Die Parlamentswahl in Bangladesch wird von Gewalt überschattet. Trotz starker Militärpräsenz liefern sich Anhänger von Regierungspartei und Opposition Kämpfe, um die Kontrolle über Wahllokale zu erlangen. Dabei sterben mehrere Menschen.
Bei gewalttätigen Auseinandersetzungen am Rande der Parlamentswahl in Bangladesch sind mindestens 14 Menschen ums Leben gekommen. Anhänger der Regierungspartei Awami League und der oppositionellen BNP bekämpften einander nach Angaben der Polizei in verschiedenen Teilen des Landes, um Kontrolle über die Wahllokale zu erlangen.
An einigen Orten wurde die Stimmabgabe wegen der Gewalt unterbrochen. Ein Wahllokal blieb geschlossen, weil die Stimmzettel gestohlen worden waren. Die Behörden unterbrachen nach Angaben der Telekommunikationsbehörde in ganz Bangladesch den Zugang zum mobilen Internet, um die Verbreitung von Gerüchten zu unterbinden. Rund 104 Millionen der etwa 160 Millionen Einwohner des südasiatischen Landes sind wahlberechtigt. Mehr als 1860 Kandidaten bewarben sich um insgesamt 300 Parlamentssitze. Ergebnisse werden am Montag erwartet.

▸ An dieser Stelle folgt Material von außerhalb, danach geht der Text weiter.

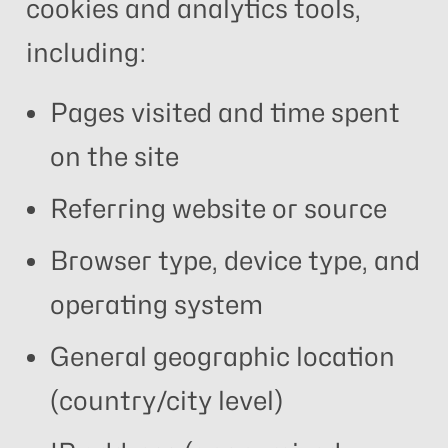
cookies and analytics tools,
including:
Pages visited and time spent
on the site
Referring website or source
Browser type, device type, and
operating system
General geographic location
(country/city level)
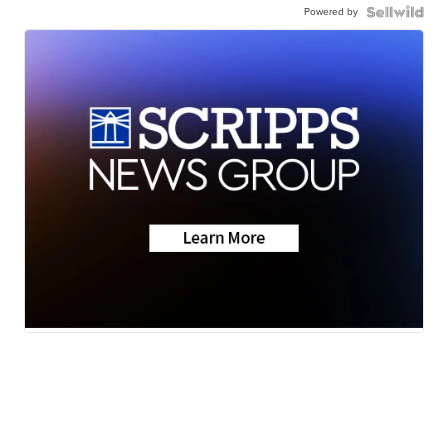
Powered by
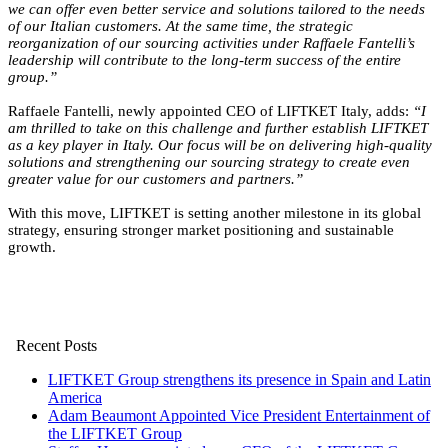
we can offer even better service and solutions tailored to the needs
of our Italian customers. At the same time, the strategic
reorganization of our sourcing activities under Raffaele Fantelli’s
leadership will contribute to the long-term success of the entire
group.”
Raffaele Fantelli, newly appointed CEO of LIFTKET Italy, adds:
“I
am thrilled to take on this challenge and further establish LIFTKET
as a key player in Italy. Our focus will be on delivering high-quality
solutions and strengthening our sourcing strategy to create even
greater value for our customers and partners.”
With this move, LIFTKET is setting another milestone in its global
strategy, ensuring stronger market positioning and sustainable
growth.
Recent Posts
LIFTKET Group strengthens its presence in Spain and Latin
America
Adam Beaumont Appointed Vice President Entertainment of
the LIFTKET Group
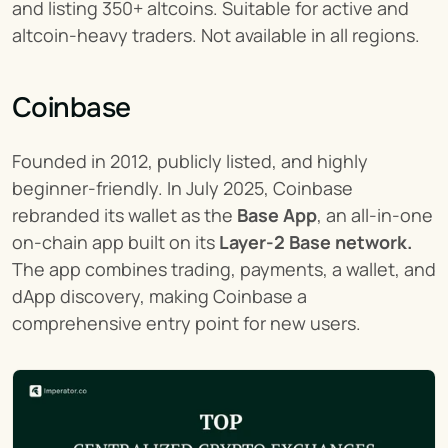
and listing 350+ altcoins. Suitable for active and 
altcoin-heavy traders. Not available in all regions.
Coinbase
Founded in 2012, publicly listed, and highly 
beginner-friendly. In July 2025, Coinbase 
rebranded its wallet as the 
Base App
, an all-in-one 
on-chain app built on its 
Layer-2 Base network.
The app combines trading, payments, a wallet, and 
dApp discovery, making Coinbase a 
comprehensive entry point for new users.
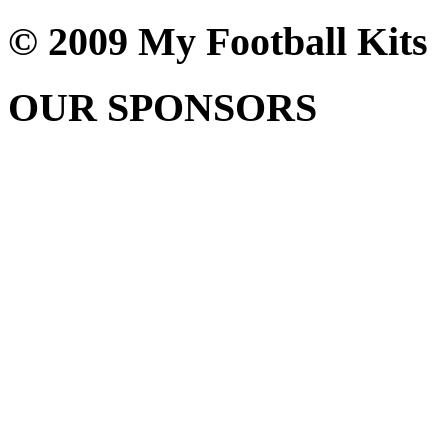
© 2009 My Football Kits
OUR SPONSORS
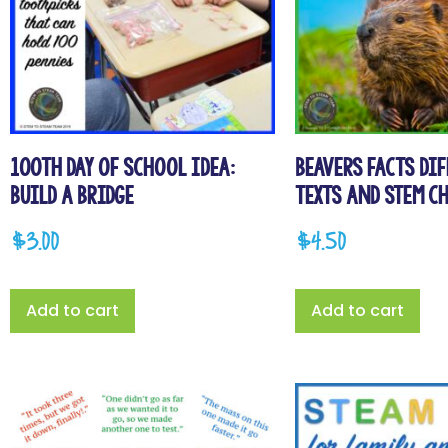
100th Day of School Idea:
Beavers Facts Di
Build a Bridge
Texts and STEM C
$
3.00
$
4.50
Add to cart
Add to cart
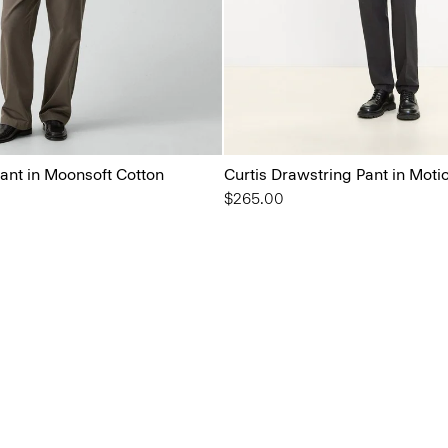
ant in Moonsoft Cotton
Curtis Drawstring Pant in Moti
$265.00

Die 71-jährige Premierministerin Sheikh Hasina ging als Favoritin für eine dritte Amtszeit in Folge ins Rennen. Ein Oppositionsbündnis um die konservative BNP (Nationalistische Partei Bangladesch) wird von dem 81 Jahre alten früheren Außenminister Kamal Hossain angeführt. Die eigentliche Oppositionsführerin und ehemalige Premierministerin Khaleda Zia wurde wegen Korruption zu zwölf Jahren Haft verurteilt und sitzt seit Februar im Gefängnis.

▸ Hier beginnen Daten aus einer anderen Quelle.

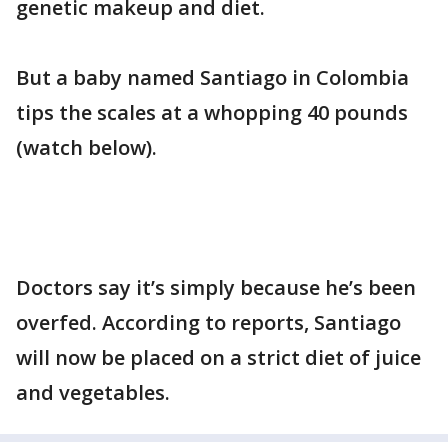
genetic makeup and diet.
But a baby named Santiago in Colombia
tips the scales at a whopping 40 pounds
(watch below).
Doctors say it’s simply because he’s been
overfed. According to reports, Santiago
will now be placed on a strict diet of juice
and vegetables.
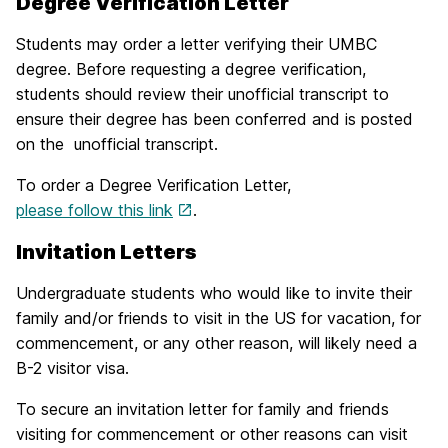
Degree Verification Letter
Students may order a letter verifying their UMBC
degree. Before requesting a degree verification,
students should review their unofficial transcript to
ensure their degree has been conferred and is posted
on the unofficial transcript.
To order a Degree Verification Letter,
please follow this link
.
Invitation Letters
Undergraduate students who would like to invite their
family and/or friends to visit in the US for vacation, for
commencement, or any other reason, will likely need a
B-2 visitor visa.
To secure an invitation letter for family and friends
visiting for commencement or other reasons can visit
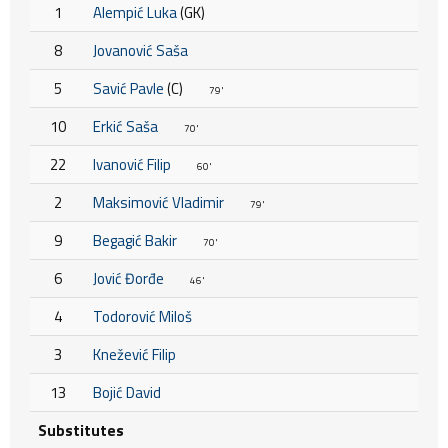
1
Alempić Luka
(GK)
8
Jovanović Saša
5
Savić Pavle
(C)
79'
10
Erkić Saša
70'
22
Ivanović Filip
60'
2
Maksimović Vladimir
79'
9
Begagić Bakir
70'
6
Jović Đorđe
46'
4
Todorović Miloš
3
Knežević Filip
13
Bojić David
Substitutes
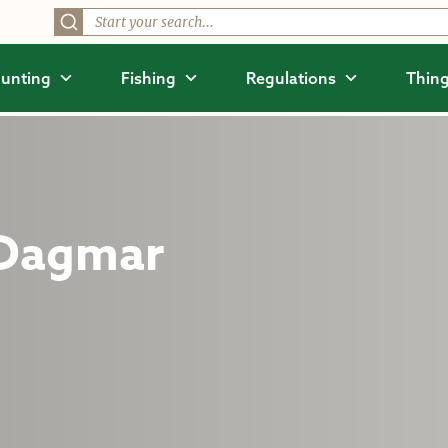
unting
Fishing
Regulations
Thing
 Dagmar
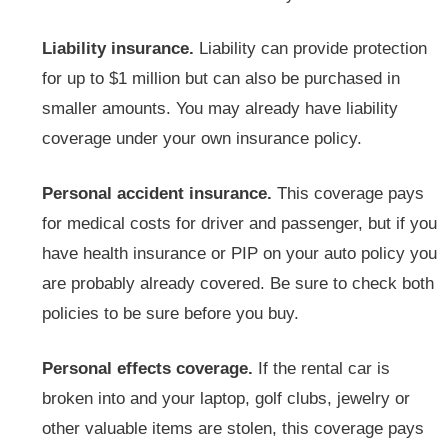
Liability insurance.
Liability can provide protection
for up to $1 million but can also be purchased in
smaller amounts. You may already have liability
coverage under your own insurance policy.
Personal accident insurance.
This coverage pays
for medical costs for driver and passenger, but if you
have health insurance or PIP on your auto policy you
are probably already covered. Be sure to check both
policies to be sure before you buy.
Personal effects coverage.
If the rental car is
broken into and your laptop, golf clubs, jewelry or
other valuable items are stolen, this coverage pays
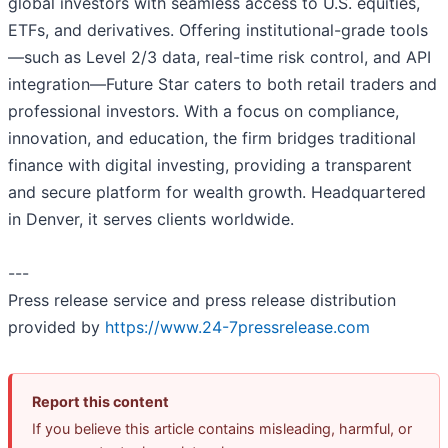
global investors with seamless access to U.S. equities,
ETFs, and derivatives. Offering institutional-grade tools
—such as Level 2/3 data, real-time risk control, and API
integration—Future Star caters to both retail traders and
professional investors. With a focus on compliance,
innovation, and education, the firm bridges traditional
finance with digital investing, providing a transparent
and secure platform for wealth growth. Headquartered
in Denver, it serves clients worldwide.
---
Press release service and press release distribution
provided by
https://www.24-7pressrelease.com
Report this content
If you believe this article contains misleading, harmful, or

Mit Macheten, Messern und Stöcken
Wie schon bei vorherigen Wahlen war es bereits im Wahlkampf zu gewalttätigen Auseinandersetzungen zwischen Anhängern beider Lager gekommen. Mindestens acht Menschen kamen dabei ums Leben. Zahlreiche Anhänger der Opposition wurden festgenommen. Um die Ordnung während der Wahl aufrechtzuerhalten, wurden mehr als 700.000 Soldaten und Sicherheitskräfte mobilisiert. Noch vor Öffnung der Wahllokale gingen am Sonntagmorgen vor einem Wahllokal im Bezirk Rangamati im Südosten des Landes zwei Gruppen mit Macheten, Messern und Stöcken aufeinander los, wie ein Polizeisprecher sagte. Soldaten hätten die Lage beruhigt, nachdem ein Unterstützer der Regierungspartei gestorben sei. Zehn Menschen seien verletzt worden.

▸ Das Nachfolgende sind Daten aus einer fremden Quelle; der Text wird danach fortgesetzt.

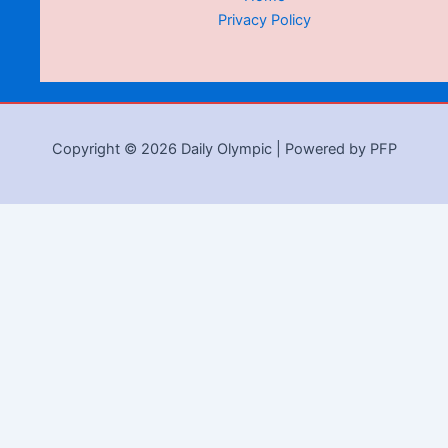
Privacy Policy
Copyright © 2026 Daily Olympic | Powered by PFP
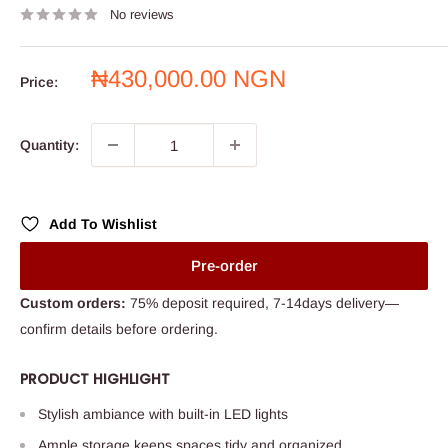
No reviews
Sale
₦430,000.00 NGN
Price:
price
Quantity:
Add To Wishlist
Pre-order
Custom orders:
75% deposit required, 7-14days delivery—
confirm details before ordering.
PRODUCT HIGHLIGHT
Stylish ambiance with built-in LED lights
Ample storage keeps spaces tidy and organized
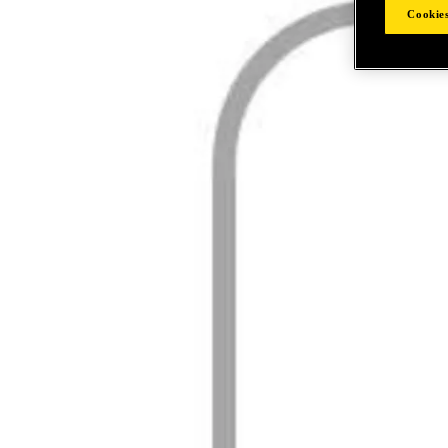
Cookies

Vor einem Wahllokal im Bezirk Chittagong wurde laut Polizei ein Oppositioneller getötet, nachdem dieser zusammen mit anderen versucht habe, die Wahlzettel an sich zu reißen. Die Polizei habe geschossen, nachdem sie angegriffen worden sei. Ebenfalls in Chittagong töteten den Angaben zufolge Aktivisten von Hasinas Awami League einen Oppositionellen aus Rache für den Tod eines Regierungsanhängers.
Hasina hatte der BNP vorgeworfen, im Auftrag von Pakistans Militärgeheimdienst ISI die Wahl sabotieren zu wollen. Bangladesch ist seit 1971 von Pakistan unabhängig. Die BNP hatte die vorherige Parlamentswahl vor vier Jahren boykottiert und sprach auch diesmal von ungerechten Bedingungen und Manipulation.